:: Task item ::
Reproduce every line of the items below verbatim, keeping each line's characters, spacing, and order unchanged.

----- Provided records

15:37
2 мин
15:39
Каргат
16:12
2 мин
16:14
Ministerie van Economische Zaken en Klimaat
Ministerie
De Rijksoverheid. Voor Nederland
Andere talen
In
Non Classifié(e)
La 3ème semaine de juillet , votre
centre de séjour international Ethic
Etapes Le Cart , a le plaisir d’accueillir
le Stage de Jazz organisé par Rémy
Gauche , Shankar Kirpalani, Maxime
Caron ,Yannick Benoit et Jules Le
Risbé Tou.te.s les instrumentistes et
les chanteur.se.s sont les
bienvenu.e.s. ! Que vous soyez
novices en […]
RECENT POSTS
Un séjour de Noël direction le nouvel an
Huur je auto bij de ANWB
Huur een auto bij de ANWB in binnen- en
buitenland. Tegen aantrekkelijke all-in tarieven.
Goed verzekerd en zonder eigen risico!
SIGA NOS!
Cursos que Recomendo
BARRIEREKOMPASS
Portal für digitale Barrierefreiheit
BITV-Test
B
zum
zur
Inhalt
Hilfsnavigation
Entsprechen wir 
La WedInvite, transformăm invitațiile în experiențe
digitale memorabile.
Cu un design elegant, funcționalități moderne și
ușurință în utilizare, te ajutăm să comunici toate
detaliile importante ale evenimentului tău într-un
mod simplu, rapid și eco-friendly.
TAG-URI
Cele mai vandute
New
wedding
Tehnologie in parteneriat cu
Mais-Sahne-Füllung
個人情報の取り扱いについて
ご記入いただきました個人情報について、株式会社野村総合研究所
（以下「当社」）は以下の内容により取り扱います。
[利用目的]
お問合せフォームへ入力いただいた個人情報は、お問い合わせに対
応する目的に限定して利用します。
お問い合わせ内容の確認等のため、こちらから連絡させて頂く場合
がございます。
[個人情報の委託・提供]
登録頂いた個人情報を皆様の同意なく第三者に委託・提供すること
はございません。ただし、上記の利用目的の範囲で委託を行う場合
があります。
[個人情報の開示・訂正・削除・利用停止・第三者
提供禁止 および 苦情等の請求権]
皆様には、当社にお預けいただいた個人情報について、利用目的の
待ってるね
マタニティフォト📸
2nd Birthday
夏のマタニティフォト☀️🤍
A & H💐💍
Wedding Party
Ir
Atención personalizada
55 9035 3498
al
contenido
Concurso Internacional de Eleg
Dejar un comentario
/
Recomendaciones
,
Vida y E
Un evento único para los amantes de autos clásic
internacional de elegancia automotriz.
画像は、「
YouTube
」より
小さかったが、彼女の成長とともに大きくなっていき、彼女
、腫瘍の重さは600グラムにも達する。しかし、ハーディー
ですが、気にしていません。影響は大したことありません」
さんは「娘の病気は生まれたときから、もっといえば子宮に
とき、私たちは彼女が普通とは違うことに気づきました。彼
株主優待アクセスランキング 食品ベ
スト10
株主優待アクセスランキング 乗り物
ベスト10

----------

:: Reply to the exercise ::
15:37
2 мин
15:39
Каргат
16:12
2 мин
16:14
Ministerie van Economische Zaken en Klimaat
Ministerie
De Rijksoverheid. Voor Nederland
Andere talen
In
Non Classifié(e)
La 3ème semaine de juillet , votre
centre de séjour international Ethic
Etapes Le Cart , a le plaisir d’accueillir
le Stage de Jazz organisé par Rémy
Gauche , Shankar Kirpalani, Maxime
Caron ,Yannick Benoit et Jules Le
Risbé Tou.te.s les instrumentistes et
les chanteur.se.s sont les
bienvenu.e.s. ! Que vous soyez
novices en […]
RECENT POSTS
Un séjour de Noël direction le nouvel an
Huur je auto bij de ANWB
Huur een auto bij de ANWB in binnen- en
buitenland. Tegen aantrekkelijke all-in tarieven.
Goed verzekerd en zonder eigen risico!
SIGA NOS!
Cursos que Recomendo
BARRIEREKOMPASS
Portal für digitale Barrierefreiheit
BITV-Test
B
zum
zur
Inhalt
Hilfsnavigation
Entsprechen wir 
La WedInvite, transformăm invitațiile în experiențe
digitale memorabile.
Cu un design elegant, funcționalități moderne și
ușurință în utilizare, te ajutăm să comunici toate
detaliile importante ale evenimentului tău într-un
mod simplu, rapid și eco-friendly.
TAG-URI
Cele mai vandute
New
wedding
Tehnologie in parteneriat cu
Mais-Sahne-Füllung
個人情報の取り扱いについて
ご記入いただきました個人情報について、株式会社野村総合研究所
（以下「当社」）は以下の内容により取り扱います。
[利用目的]
お問合せフォームへ入力いただいた個人情報は、お問い合わせに対
応する目的に限定して利用します。
お問い合わせ内容の確認等のため、こちらから連絡させて頂く場合
がございます。
[個人情報の委託・提供]
登録頂いた個人情報を皆様の同意なく第三者に委託・提供すること
はございません。ただし、上記の利用目的の範囲で委託を行う場合
があります。
[個人情報の開示・訂正・削除・利用停止・第三者
提供禁止 および 苦情等の請求権]
皆様には、当社にお預けいただいた個人情報について、利用目的の
待ってるね
マタニティフォト📸
2nd Birthday
夏のマタニティフォト☀️🤍
A & H💐💍
Wedding Party
Ir
Atención personalizada
55 9035 3498
al
contenido
Concurso Internacional de Eleg
Dejar un comentario
/
Recomendaciones
,
Vida y E
Un evento único para los amantes de autos clásic
internacional de elegancia automotriz.
画像は、「
YouTube
」より
小さかったが、彼女の成長とともに大きくなっていき、彼女
、腫瘍の重さは600グラムにも達する。しかし、ハーディー
ですが、気にしていません。影響は大したことありません」
さんは「娘の病気は生まれたときから、もっといえば子宮に
とき、私たちは彼女が普通とは違うことに気づきました。彼
株主優待アクセスランキング 食品ベ
スト10
株主優待アクセスランキング 乗り物
ベスト10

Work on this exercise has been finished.